Friday, 28 August 2015

I'll tell you what I mean. I'd rather have metal for breakfast or cold, greasy coffee. That's what I mean.

(Rambles Schambles. This is why I don't drink coffee anymore.)

I lost a bet this morning and was subsequently duct-taped to a chair and then had the new Justin Beiber single played for me while I screamed from the blood pouring from my ears-

Wait.

Actually it was far too soft to be injury-inducing. It was boring and incredibly innocent-sounding. I never met a twenty-one year old in my LIFE who sounded like that. I thought it seemed more like something he would have put out at thirteen or perhaps eight. It doesn't match his baby-gangster image or whatever fashion he seems to be doing.

Argh. I hate popular culture unless it's about something I actually like.

Snarf.

Once I was released from that chair (and the Justin) I spent the remainder of the day in church singing the soundtrack to Miss Saigon (I can do light but it has to be GOOD) at the top of my lungs while I scrubbed the coffee maker and tried to whip Sam's office into shape.

I was paid in coffee.
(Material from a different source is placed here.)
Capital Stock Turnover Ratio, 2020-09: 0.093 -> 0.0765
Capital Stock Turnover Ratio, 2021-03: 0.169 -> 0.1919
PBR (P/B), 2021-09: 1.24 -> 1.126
Sam forgot what it does to me, I guess. You could tell already though, couldn't you?

I decided it was going to be a bulletproof coffee day too, which, without actual Internet (cheap fucking church) led us to beliebe (HA. That's not a typo, apparently it's a tweenage verb) that it was coffee with a spoonful of butter in it.

Well, THAT undereducated guess led to an hour and a half of making butternauts who would cling hopelessly to the rim of the cup before melting into the hot coffee itself, all the while making these amazingly quiet little screams of despair.

No one can save you, Butternauts! I told them, since I was the giant in my imaginary play. I like that kind of power. It makes up for everything else.

Oh and it only rained for three hours so far. Fuck.